Review Summary: Love from the valley.
I don’t know what it is. It could pertain to history-the local region being a once spritely and prosperous coal mining area that was eventually made obsolete by both better fuels and unfortunate disasters (i.e, Knox mine disaster in which my current place of residence had it's whole below-ground infrastructure flooded by the Susquehanna). Or perhaps it goes beyond that, a mentality embedded that makes older locals both staunchly proud of where they were born and younger generations wanna book it for anywhere-***ing-else. There is an odd atmosphere that pervades my hometown and that which surrounds it, something of washed-up has-beens and blunt sentimentality. It makes for a simple and beautiful and sad breeding ground of emo-punk, ala Tigers Jaw and Title Fight and now, One Step Closer. It is the latter band that is the modern-day torchbearer of pain in self-reflection, the angst that courses through daily life trying to process the menace of the world that surrounds you.
On
This Place You Know, One Step Closer taps into this dichotomy through both fierce, lightning in a bottle-riffage and hazy, sleepy atmospheres that seem to segway into each other quite naturally. “Pringle Street” into “Hereafter” are wonderful examples of this ability to allow desperation and rage to become awash in complacency and complicity, as if in the wake of that catharsis there is a calm that can be gleaned from it.

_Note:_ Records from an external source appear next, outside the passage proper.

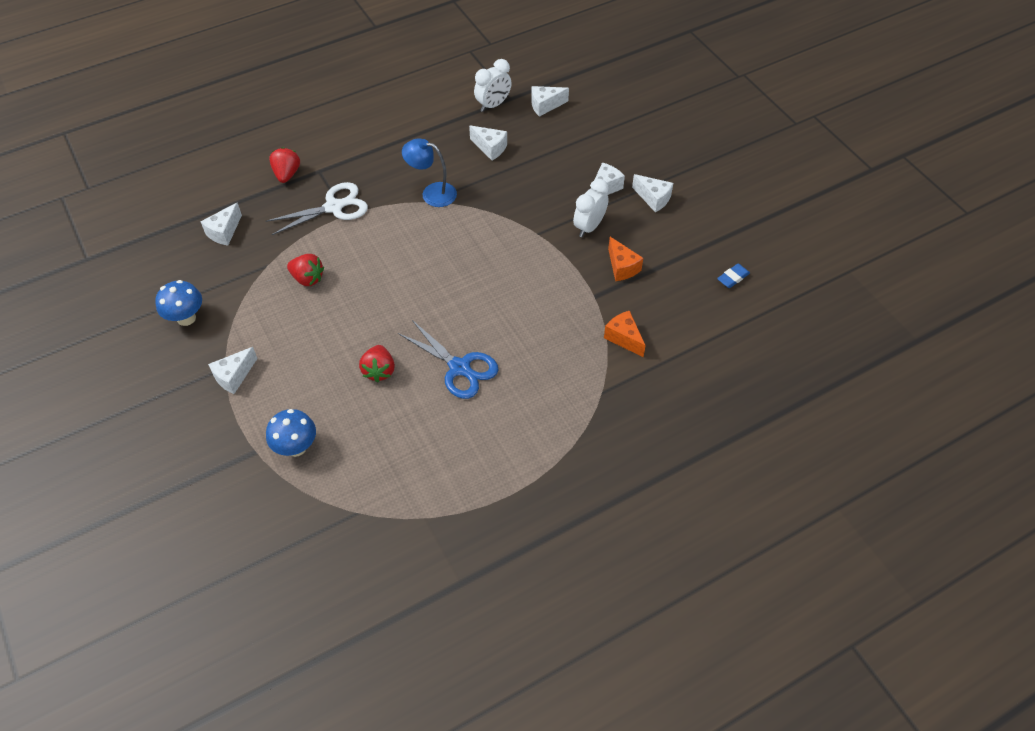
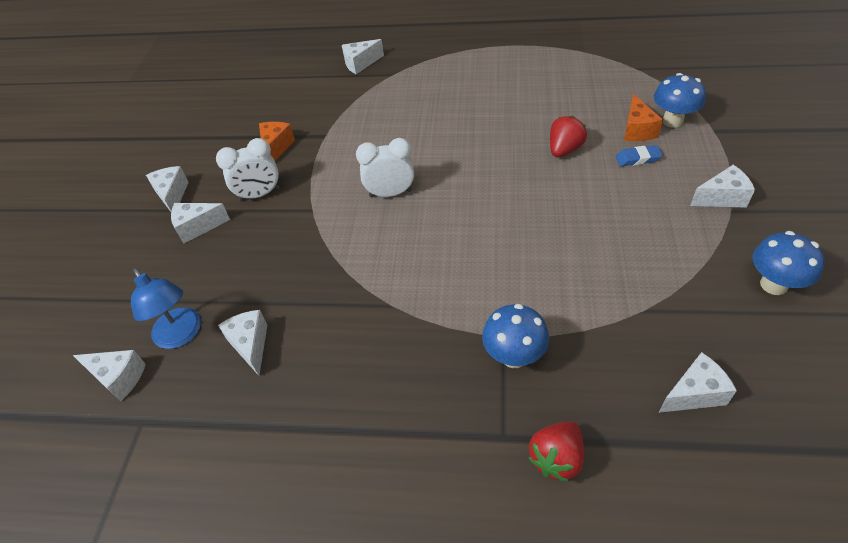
camera: 140 degrees left, 5 degrees down
white scissors [266,182,368,235] -> blue mushroom [482,304,549,368]
red strawberry [287,254,324,286] -> none
blue scissors [398,320,499,399] -> none
blue lamp [402,138,457,207] -> blue lamp moved to [131,268,201,349]
white clock [474,59,512,112] -> white clock moved to [356,138,414,197]
orange cheese [604,311,646,357] -> orange cheese moved to [624,94,663,141]
blue eraser [717,264,750,288] -> blue eraser moved to [616,145,663,166]
none -> white cheese [342,39,384,74]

Actually, it’s as if these two feelings coexist in a harmony that starts to create a feeling akin to warmth and love. It’s a stretch beyond a stretch-a handful of strangers extending love to a bunch of nameless obsolete music-bloggers, but by the friggin gods do songs like “I Feel So” and “Autumn” make you begin to believe.
It isn’t an entirely
new feeling, for sure. This is evidenced by the way their influences seep through-with the vocals borrowing much from the snappy barks of Have Heart and the softer moments owing a lot to the fuzzy indie-rock leanings that Title Fight sometimes would go into, but it is still a torch that is carried with great gusto. One Step Closer are a band that sound like they are steamrolling on the unyielding love and hatred and confusion that come with youth, that come with meandering through life’s hallways and being discouraged with every dead end. This beautiful dismay comes to a head on “As the City Sleeps”, as drum rolls build furiously into mournful melodic leads and a hybrid of cathartic barks and defeated yells. In this, for as young as they are, I believe One Step Closer has captured the essence of living-accepting all your defeats and wandering through the maze for something better that should come. Becoming one step closer to self-completion.